Drive the science of communication intelligence.
Own the modeling strategy for intelligent tools that enhance partner workflows, including messaging, summarization, and workflow automation.
Drive R&D and innovation.
Conduct applied research to design novel architectures and reasoning systems.
Define evaluation and safety for GenAI.
Design robust offline and online evaluation, including experiments, hallucination/error detection, and guardrails so systems are helpful, honest, and aligned with business and policy constraints.

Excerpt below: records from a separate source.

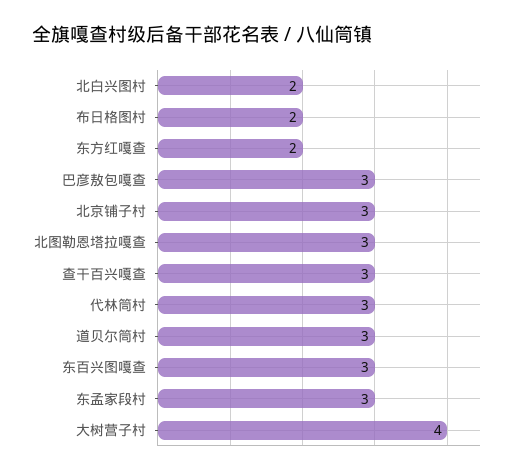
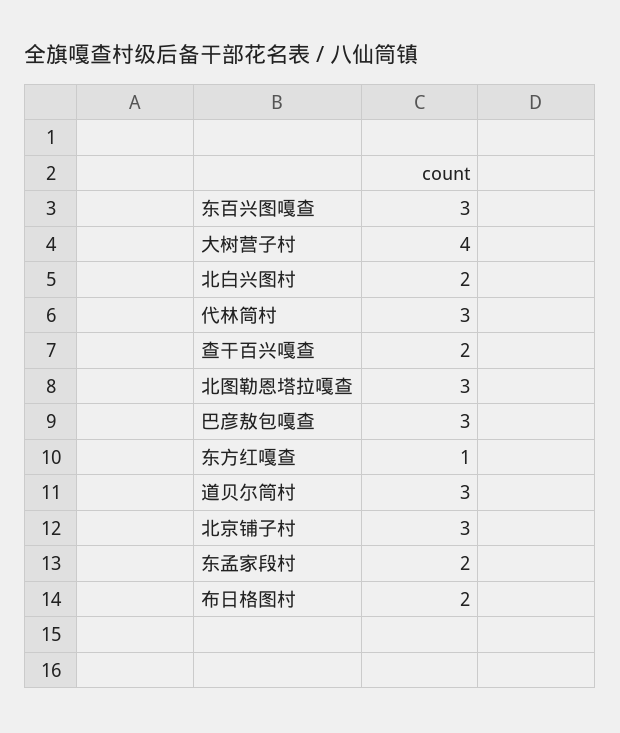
东方红嘎查: 2 -> 1
查干百兴嘎查: 3 -> 2
东孟家段村: 3 -> 2

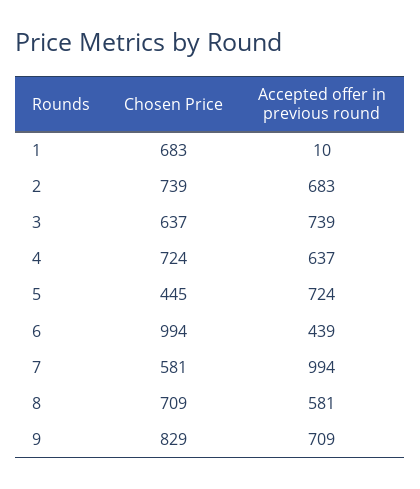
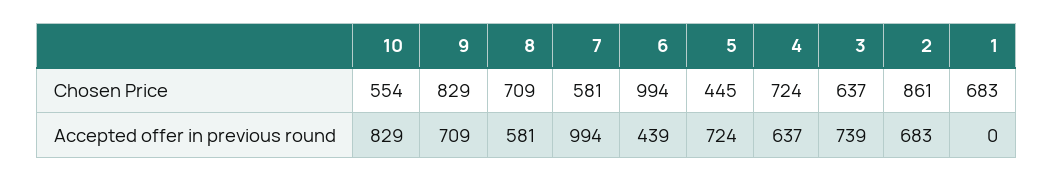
Accepted offer in previous round, 1: 10 -> 0
Chosen Price, 2: 739 -> 861
Chosen Price, 10: none -> 554
Accepted offer in previous round, 10: none -> 829

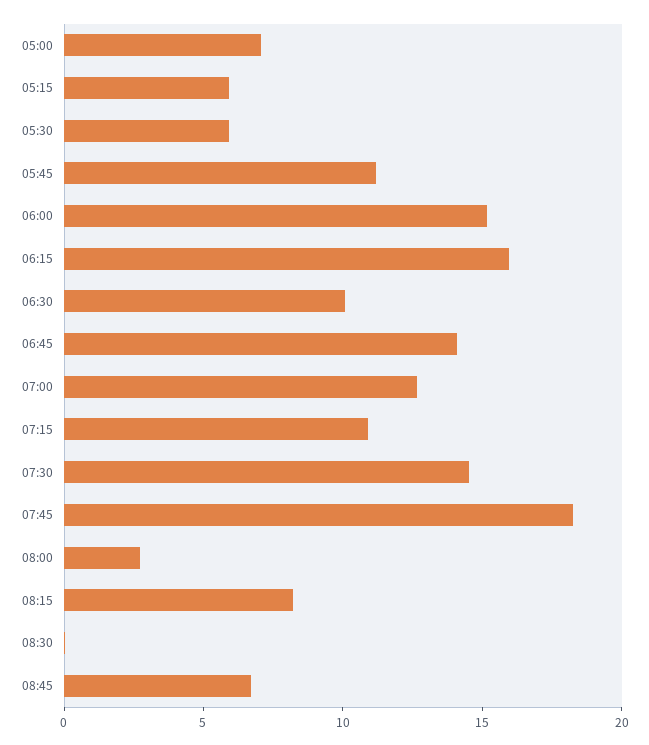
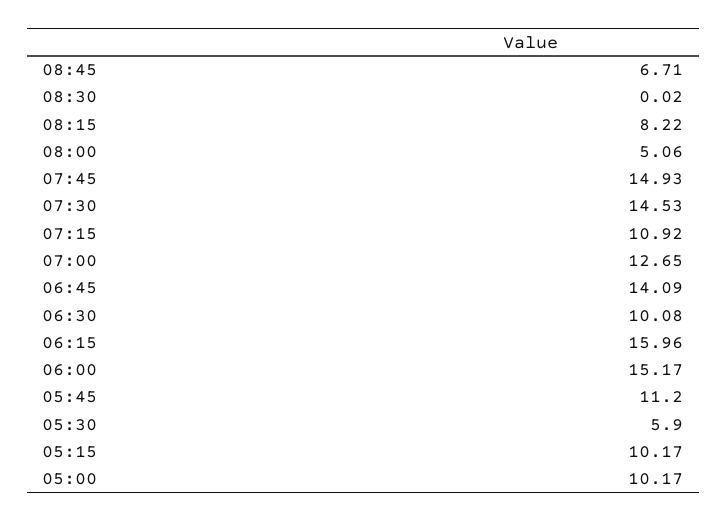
05:00: 7 -> 10.17
05:15: 6 -> 10.17
07:45: 18 -> 14.93
08:00: 3 -> 5.06

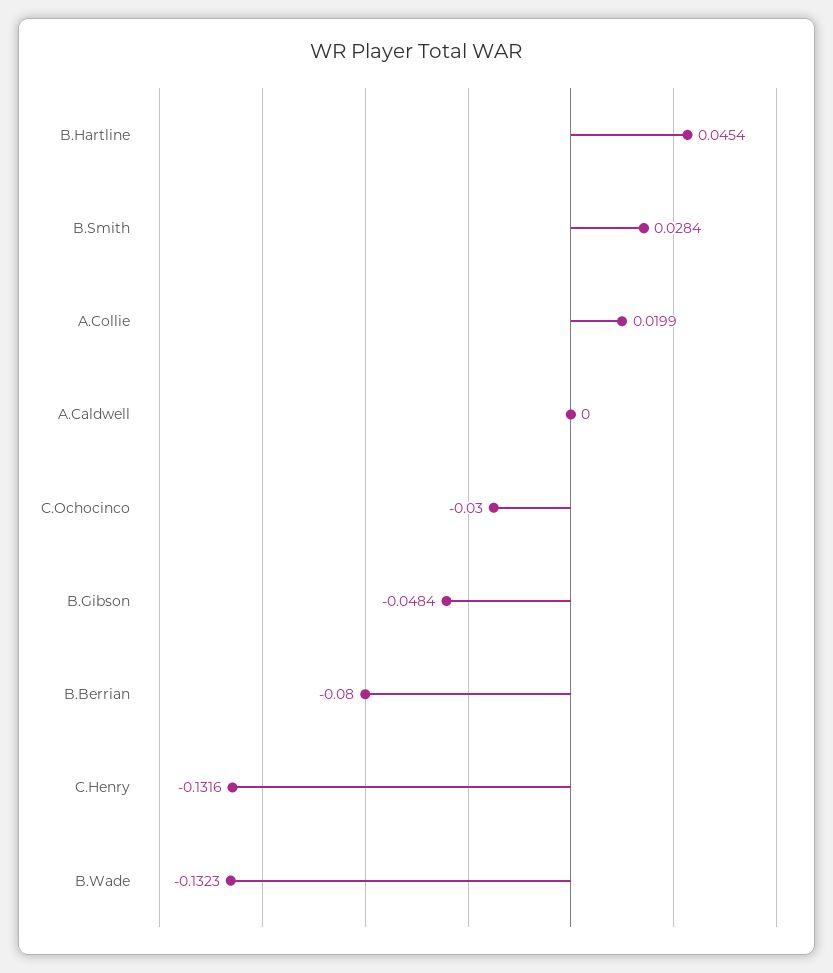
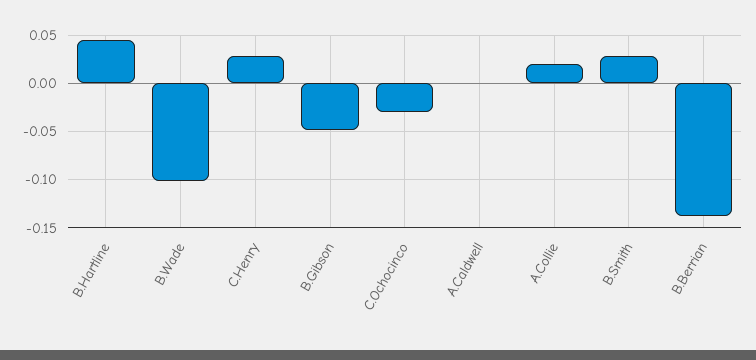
B.Berrian: -0.08 -> -0.14
C.Henry: -0.1316 -> 0.03
B.Wade: -0.1323 -> -0.1

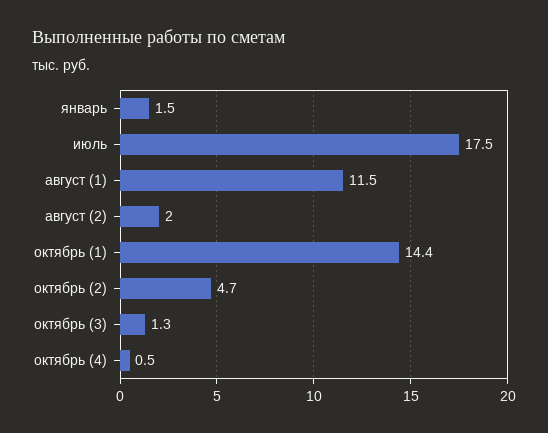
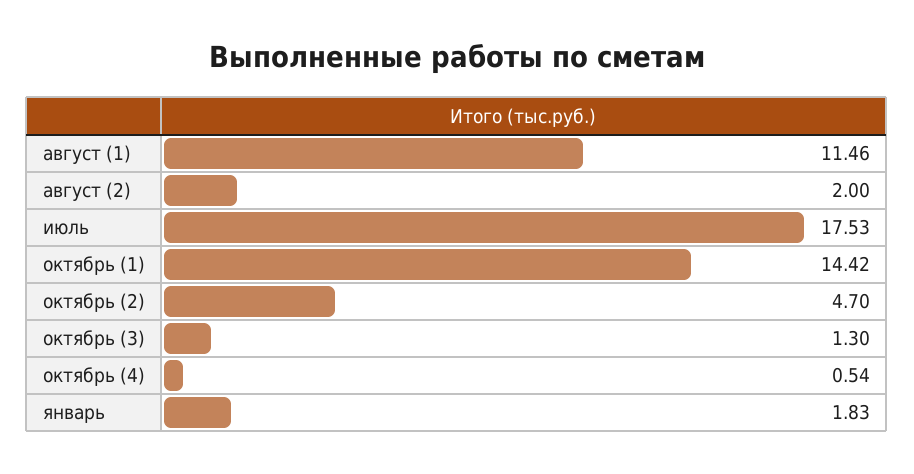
январь: 1.5 -> 1.83

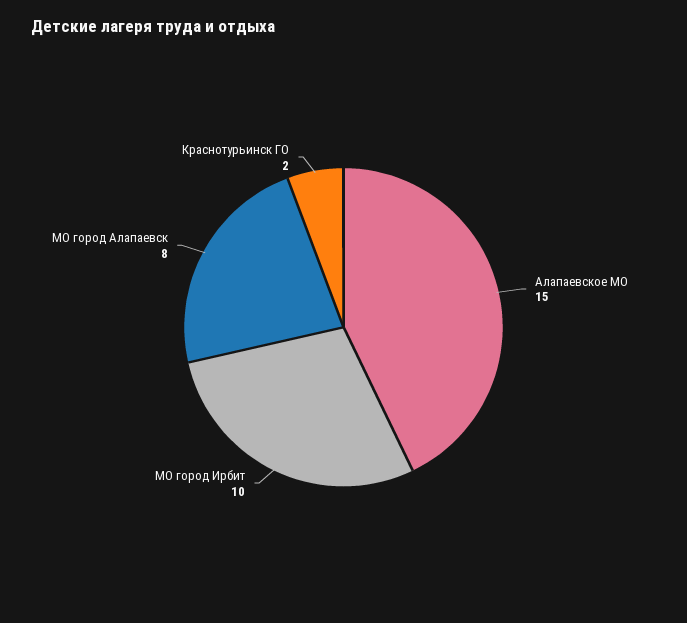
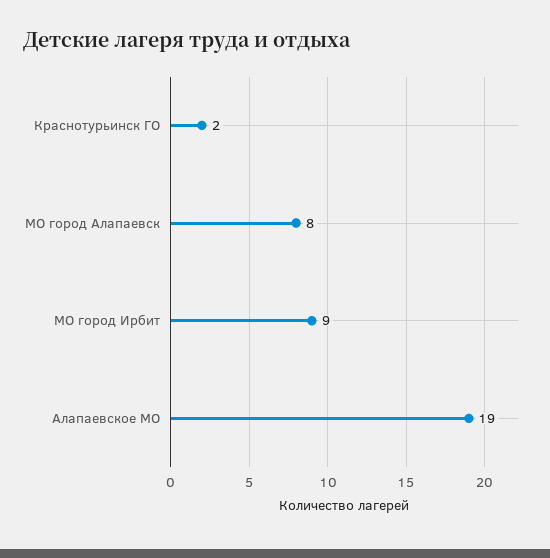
Алапаевское МО: 15 -> 19
МО город Ирбит: 10 -> 9

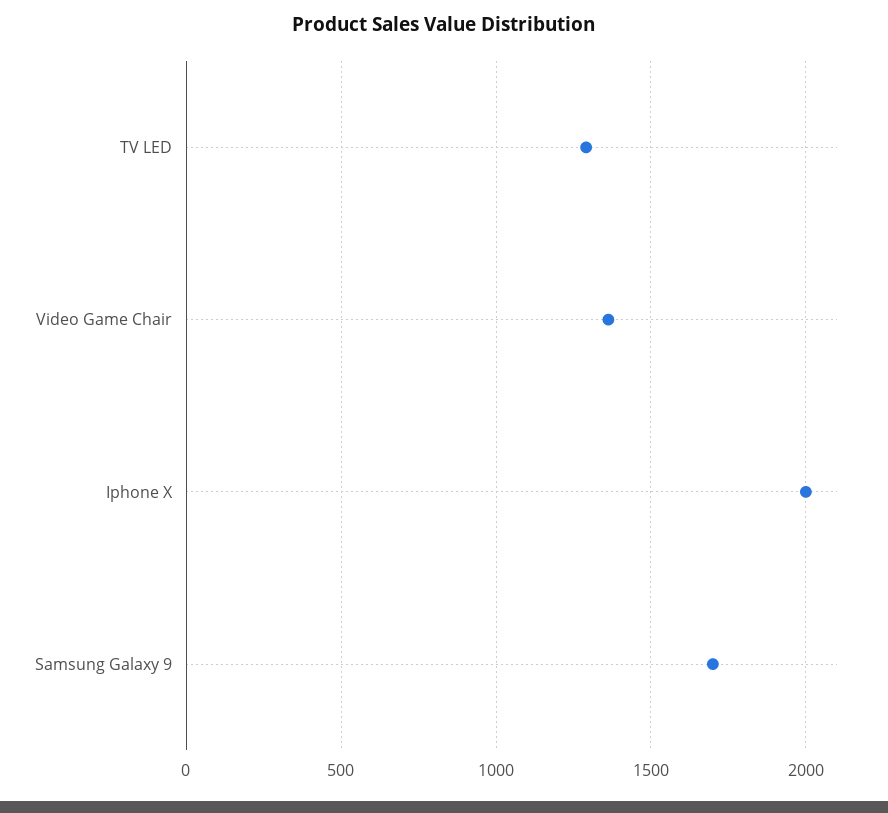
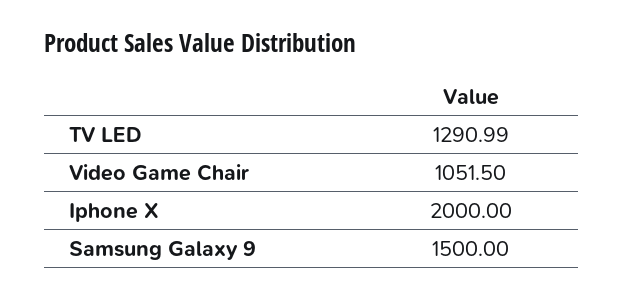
Video Game Chair: 1350 -> 1051.5
Samsung Galaxy 9: 1700 -> 1500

Master messy, multi‑channel data.
Work with large, messy real‑world data (call transcripts, SMS, email, CRM events, funnel behavior, and more) using big data tools (e.g., Databricks, SQL, Spark) to explore, transform, and productionalize features.
Mentor and lead through Influence.
Partner with product and engineering to turn research into business impact, while mentoring scientists, engineers, and PhD interns.
You will elevate the scientific craft of the broader organization, with opportunities to drive novel research and external publications.